The nature of modern agricultural structure and contemporary policies have strongly influenced the context of agricultural technology and production, which in turn has led to numerous environmental problems. Given the realities of capitalism, resource conserving practices are discouraged and in many cases such practices are not profitable for farmers. As the large-scale landscape homogenization with transgenic crops proceeds, environmental impacts will probably be substantial and it is expected that such massive deployment will exacerbate the ecological problems already associated with monoculture agriculture. Unquestioned expansion of this technology into developing countries is also undesirable. There is strength in the agricultural diversity of many of these countries, and it should not be inhibited or reduced by extensive monoculture, especially when consequences of doing so result in serious social and environmental problems.

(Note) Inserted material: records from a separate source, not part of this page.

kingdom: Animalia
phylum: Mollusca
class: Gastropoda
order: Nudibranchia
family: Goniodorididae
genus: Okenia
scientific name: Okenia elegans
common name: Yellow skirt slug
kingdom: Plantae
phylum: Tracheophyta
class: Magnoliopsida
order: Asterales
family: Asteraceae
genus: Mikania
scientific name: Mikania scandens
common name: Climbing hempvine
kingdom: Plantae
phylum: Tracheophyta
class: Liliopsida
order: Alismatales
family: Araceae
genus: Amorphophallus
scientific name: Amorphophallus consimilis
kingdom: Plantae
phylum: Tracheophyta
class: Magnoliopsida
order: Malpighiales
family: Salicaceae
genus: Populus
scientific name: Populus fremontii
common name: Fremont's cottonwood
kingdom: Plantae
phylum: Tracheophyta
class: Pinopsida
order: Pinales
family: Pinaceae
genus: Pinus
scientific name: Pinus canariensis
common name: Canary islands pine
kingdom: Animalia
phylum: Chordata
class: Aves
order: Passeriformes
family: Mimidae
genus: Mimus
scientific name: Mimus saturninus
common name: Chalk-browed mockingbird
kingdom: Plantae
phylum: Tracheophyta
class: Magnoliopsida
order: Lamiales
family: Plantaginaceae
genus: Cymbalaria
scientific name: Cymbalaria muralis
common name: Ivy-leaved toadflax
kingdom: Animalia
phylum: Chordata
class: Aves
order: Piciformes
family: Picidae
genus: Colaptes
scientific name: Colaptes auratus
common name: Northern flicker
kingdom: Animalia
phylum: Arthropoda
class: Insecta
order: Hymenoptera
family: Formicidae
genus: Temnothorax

The expectation that a set of policy changes could bring a renaissance of diversified or small-scale farms may be unrealistic, because it negates the existence of economies of scale in agriculture and ignores the political power of agribusiness corporations and current trends set forth by globalization. A more radical transformation of agriculture is needed, one guided by the notion that ecological change in agriculture cannot be promoted without comparable changes in the social, political, cultural, and economic arenas that also constrain agriculture. Change towards a more socially just, economically viable, and environmentally sound agriculture will be the result of social movements in the rural sector in alliance with urban working classes.

The development of sustainable agriculture will require significant structural changes, in addition to technological innovation, farmer-to-farmer networks, and farmer-to-consumer solidarity. The required change is impossible without social movements that create political will among decision-makers to dismantle and transform the institutions and regulations that presently hold back sustainable agricultural development.